Noticeably absent from this rush to claim new territory is the United States, which, unlike 156 other countries, has failed to ratify the Law of the Sea Convention [“An awkward absence,” The Economist, 16 May 2009 print edition]. The article notes that America still has time to make its claims; but it first must ratify the convention.
“The Obama administration, like its two most recent predecessors, wants to do, as probably does most of the Senate, which must provide its advice and consent. A determined minority, however, wants to block it, and finding the time for the necessary procedure may prove difficult. America’s original objections to the treaty related to the requirement that its companies should share technical information with poor countries. The treaty was changed to meet those complaints. Now the objectors say it would lead to a loss of sovereignty. In fact it would do the opposite, since it would allow America to claim sovereign rights over both the exclusive economic zone that extends 200 nautical miles (370km) from its shores and also its share of the continental shelf beyond that, so long as certain geophysical criteria were satisfied. The treaty does other useful things. It provides the right of passage by sea for all countries’ armed forces, and for almost all shipping through other states’ territorial waters if the passage is innocent. An absolute right of passage is given in international straits and certain archipelagoes, such as Indonesia. Such provisions can only benefit American national security.”
The Economist argues that America needs the Convention and that the world needs America’s participation. It believes that America’s interests are better protected from the inside and that the world’s most powerful nation is needed to help ensure the future of the global maritime commons. It concludes:
“The sea is badly in need of better management. It is overfished, chiefly, it is true, in coastal waters, but also in the great expanses that belong to no state. The sea is increasingly used as a rubbish bin, filled with poisons, plastics and other pollutants. Parts of it are infested with pirates. All of it is growing alarmingly acidic, as the carbon dioxide spewed out by modern activities finds its way into the briny. And much of the CO2 that causes this problem derives from oil and gas made less scarce by the reserves now recoverable from below it. Nowhere is this last paradox more apparent than in the Arctic, where global warming means melting ice, which in turn means easier access to huge quantities of petroleum, most of it offshore. At the same time the once-icy Arctic may be opening up to shipping through the North West Passage, bringing the possibility of collisions, oil spills and other environmental horrors in a particularly vulnerable part of the world. For the people—and animals—who live in the polar region, even the law-of-the-sea treaty, fashioned in an era unconcerned about global warming, may provide inadequate safeguards. The treaty is certainly not going to solve all the troubles afflicting the oceans, nor settle all the world’s maritime disputes. But it can help. To be effective, though, it needs America.”

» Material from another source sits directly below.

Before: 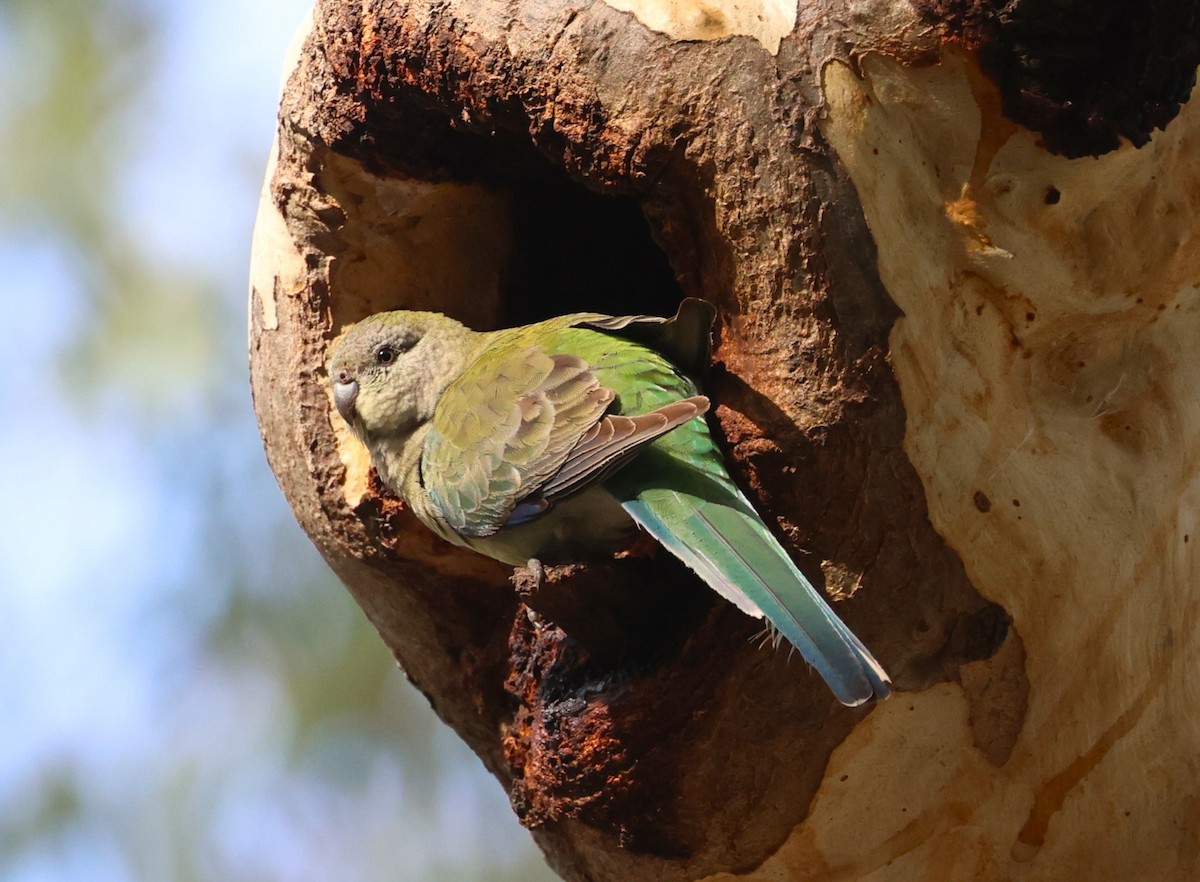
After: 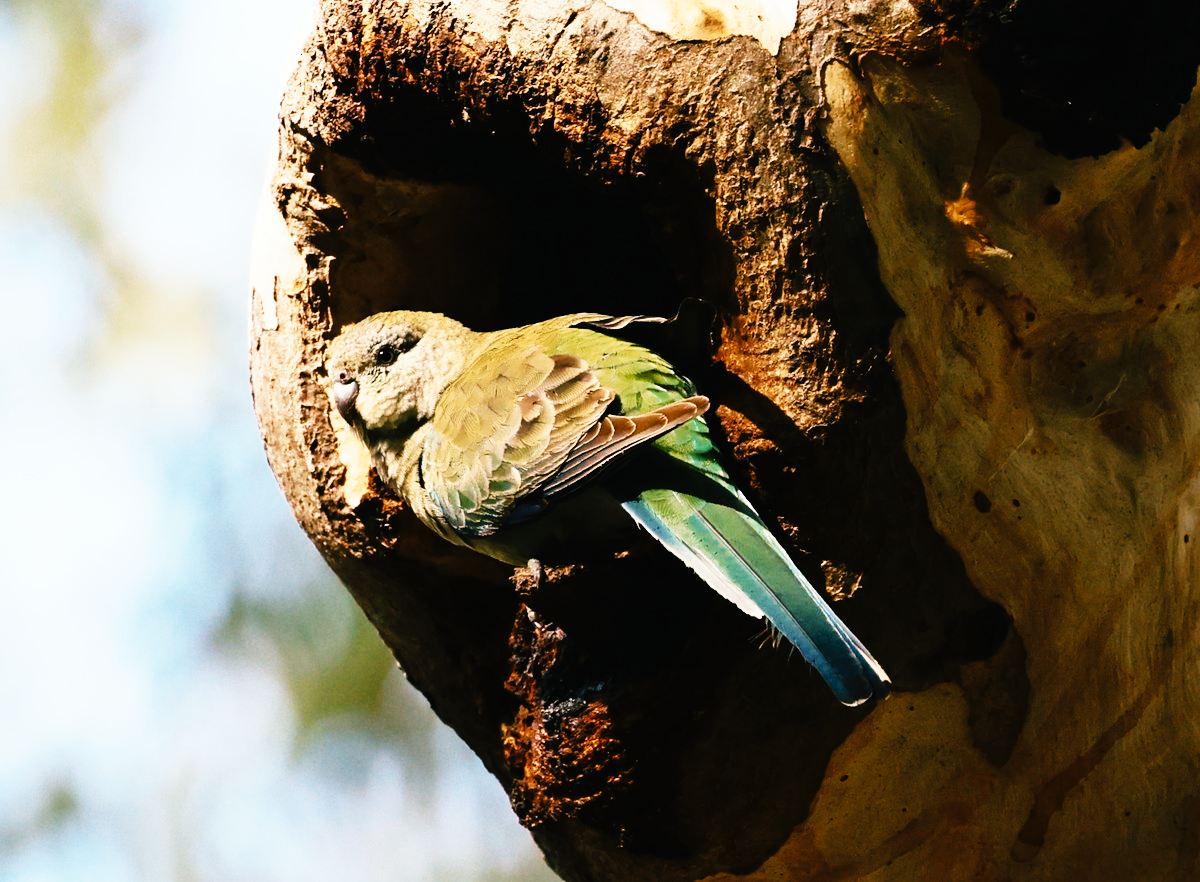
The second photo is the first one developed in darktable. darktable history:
tone curve: curves: ch0 [(0, 0) (0.003, 0.005) (0.011, 0.008) (0.025, 0.01) (0.044, 0.014) (0.069, 0.017) (0.1, 0.022) (0.136, 0.028) (0.177, 0.037) (0.224, 0.049) (0.277, 0.091) (0.335, 0.168) (0.399, 0.292) (0.468, 0.463) (0.543, 0.637) (0.623, 0.792) (0.709, 0.903) (0.801, 0.963) (0.898, 0.985) (1, 1)], preserve colors none
color look up table: target L [96.06, 79.28, 67.47, 59.33, 65.56, 61.04, 73.9, 74.58, 49.62, 58.99, 61.11, 56.94, 50.2, 44.75, 37.94, 31.1, 200, 76.24, 67.16, 69.74, 45.55, 50.25, 40.28, 52.88, 46.58, 42.79, 40.7, 33.58, 15.87, 0.548, 85.22, 64.81, 62.71, 44.18, 54.49, 48.85, 52.73, 37.89, 39.92, 40.18, 25.1, 27.11, 31.85, 84.58, 56.02, 71.21, 51.13, 40.59, 26.32], target a [-4.16, 0.072, 3.75, -23.73, -1.955, -21.71, -4.033, 0.002, -22.33, -15.93, -1.11, -19.61, -15.7, -10.45, -14.8, -11.96, 0, 4.46, 7.268, 12.94, 30.13, 20.89, 26.52, 9.484, 9.447, 27.4, 18.12, 19.05, -0.578, 0, 3.357, 19.71, 14.19, 32.64, -7.616, 30.46, 5.536, 26.69, 0.14, -0.772, 27.5, 29.24, -1.265, -16.3, -14.24, -10.45, -9.767, -4.867, -10.57], target b [13.9, 25.49, 41.18, 0.844, 39.15, -11.2, 21.01, 7.497, 22.74, 24.51, 34.45, 5.918, -1.675, -4.911, 8.494, 20.26, 0, 18.83, 37.84, 4.244, -2.777, 26.87, 26.42, 11.63, 24.63, 1.406, 26.22, 41.23, 3.62, 0, -0.089, -16.38, -13.06, -18.68, -22.65, -15.1, -3.317, -8.027, -17.66, -16.51, -22.73, -28.07, -13.73, -13.2, -13.94, -18.2, -15.04, -10.25, -5.422], num patches 49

Accompanying The Economist‘s articles was a special report on the sea that contained a number of more detailed articles on the state of the world’s oceans. They are worth a read. The importance of the world’s oceans is not going to diminish; rather, it is going to increase. With that increased importance will come either increased tension or increased cooperation. The Law of the Sea provides a good starting point for cooperation.